Artist: Judith K. Brodsky
Title: Einstein's Universe
Description: The fan-shaped black area is a segment of the universe.
The galaxies are embossed in the black paper. The horizontal line brackets the section
of the universe most densely occupied by galaxies. The rectangle at the bottom brackets the
area of the universe in which our galaxy is found.

Medium: Handmade paper, embossing, collage, glitter
Size: 24" x 24"

On display at Princeton Ustore


Biography:

Judith K. Brodsky is Distinguished Professor Emerita in the Department of Visual Arts at Rutgers, The State University of New Jersey. She is the Founding Director of the Rutgers Center for Innovative Print and Paper, renamed the Brodsky Center in her honor in September, 2006. The Brodsky Center will have its 25th Anniversary exhibition at the Museum of Modern Art, New York, in 2012. Brodsky is the co-founder and co-director, with Dr. Ferris Olin, of the Rutgers Institute for Women and Art, a member institute of the Institute for Women's Leadership at Rutgers. She and Olin are the facilitators of The Feminist Art Project, a national program to promote understanding of the role of women artists in the cultural milieu, and are Co-Principal Investigators and Co-Directors of WAAND (Women Artists Archives National Directory).

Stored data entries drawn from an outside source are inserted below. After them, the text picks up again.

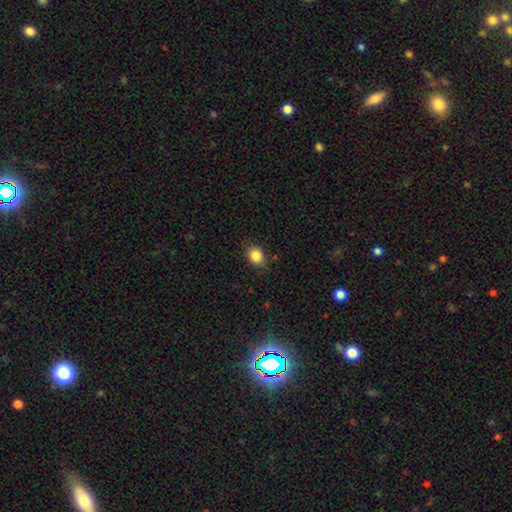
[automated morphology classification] A smooth galaxy with no disk features (85%) that is round (56%). Merging: none (83%).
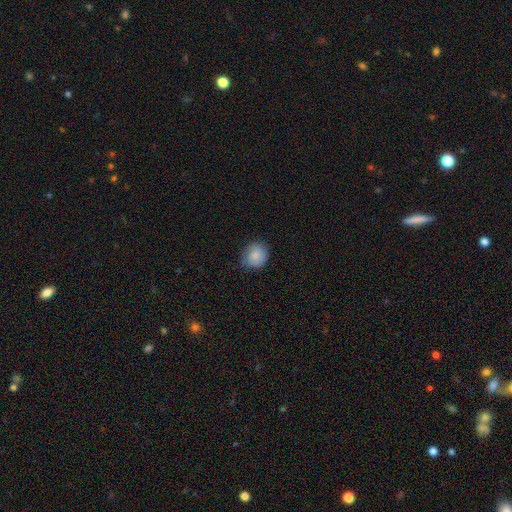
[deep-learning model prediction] Smooth or featured? Predicted: smooth (p=0.84). How rounded? Predicted: round (p=0.79). Merging? Predicted: none (p=0.74).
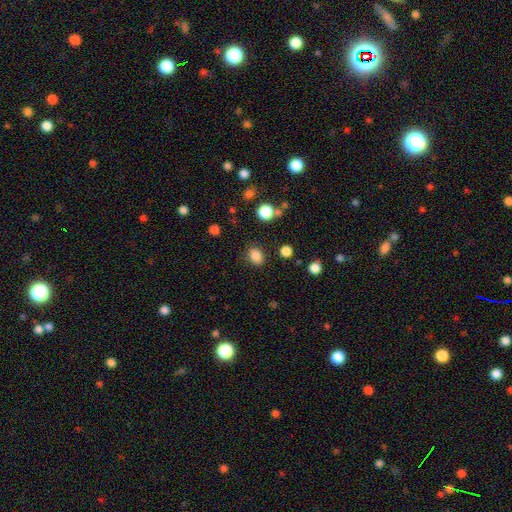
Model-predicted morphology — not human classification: smooth 84%, star or artifact 11%, featured or disk 4%. Down the decision tree: how rounded — round (52%); merging — none (84%).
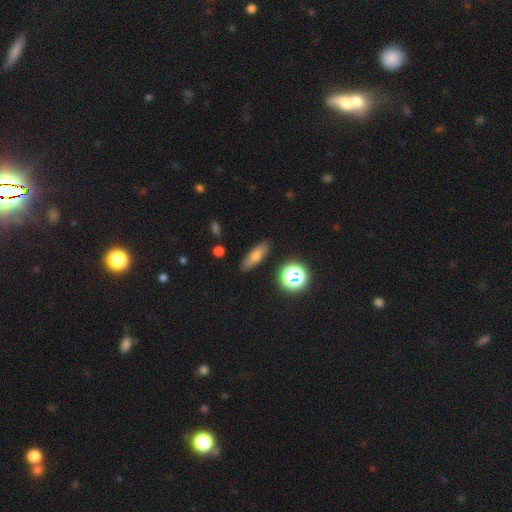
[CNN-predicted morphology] Smooth or featured? Predicted: smooth (p=0.63). How rounded? Predicted: in between (p=0.52). Merging? Predicted: none (p=0.85).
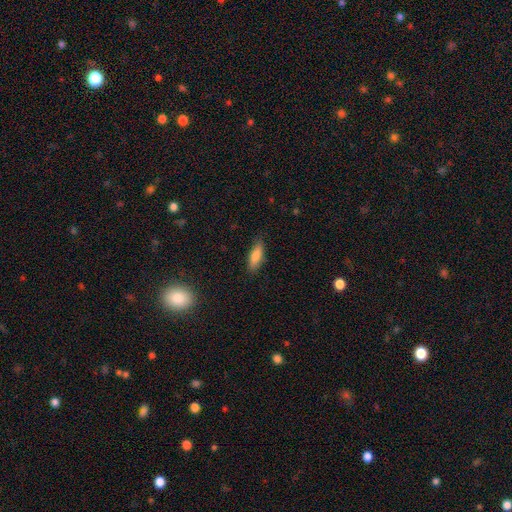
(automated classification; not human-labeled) This is clearly a smooth galaxy (81%). How rounded: possibly in between (54%). Merging: clearly none (83%).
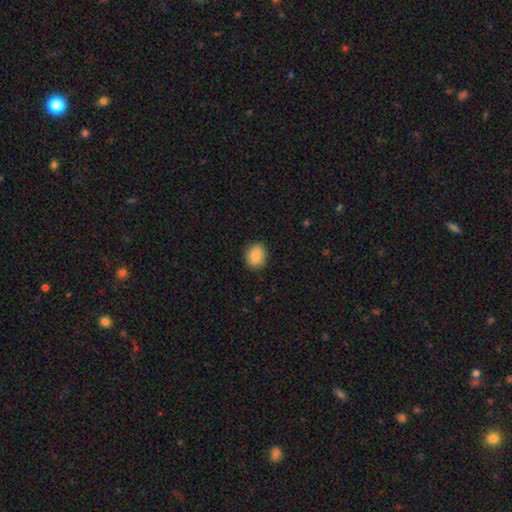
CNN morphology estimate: Smooth or featured? Predicted: smooth (p=0.87). How rounded? Predicted: round (p=0.61). Merging? Predicted: none (p=0.87).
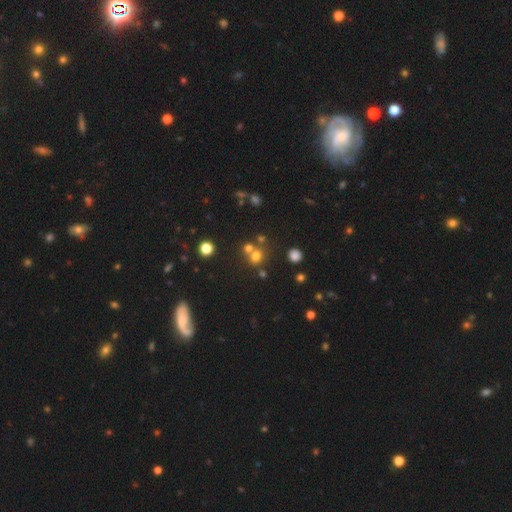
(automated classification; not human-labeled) Morphology: type=smooth (67%); roundness=round (80%); merging=none (53%).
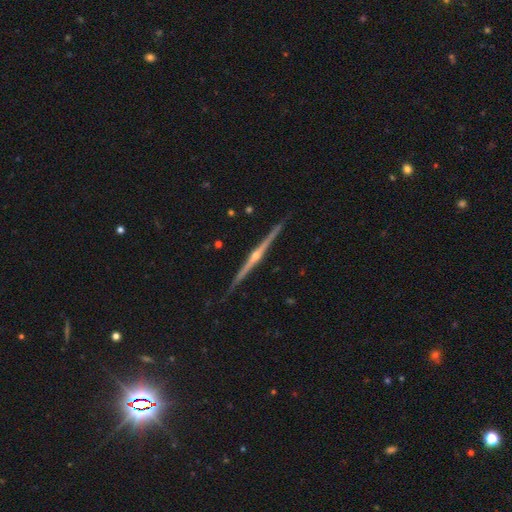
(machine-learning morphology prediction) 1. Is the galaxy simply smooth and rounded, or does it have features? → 89% featured or disk, 6% smooth, 5% star or artifact.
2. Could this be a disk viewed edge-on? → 99% yes, 1% no.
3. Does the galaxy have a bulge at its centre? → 90% rounded, 6% none, 4% boxy.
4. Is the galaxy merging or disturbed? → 91% none, 6% minor disturbance, 1% major disturbance, 1% merger.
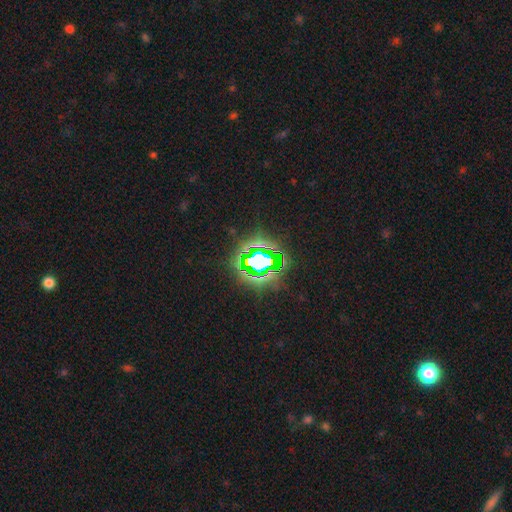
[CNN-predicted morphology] This is likely a star or artifact rather than a galaxy (74%).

Brodsky is the chair of Philagrafika 2010, a citywide international visual arts festival focusing on the printed image. She is a past national president of ArtTable, the College Art Association, and the Women's Caucus for Art. She is a former dean and former associate provost at Rutgers University as well as former chair of the art department at the Rutgers campus at Newark.

Brodsky has organized and curated many exhibitions and written extensively about women and prints. She was a contributor to the first comprehensive history of the American women's movement in art, called The Power of Feminist Art. An exhibition she organized and curated called 100 New Jersey Artists Make Prints, recently traveled throughout the United States as well as to Middle East, and Africa venues. Brodsky with Olin recently curated the exhibitions How American Women Artists Invented Postmodernism and Eccentric Bodies, both under the Mary H. Dana Women Artists Series, of which they are co-curators. Very active in policy-making positions in the art world, Brodsky presently serves on the boards of ArtPride/New Jersey, Jersey City Museum, New York Foundation for the Arts, and the International Print Center New York.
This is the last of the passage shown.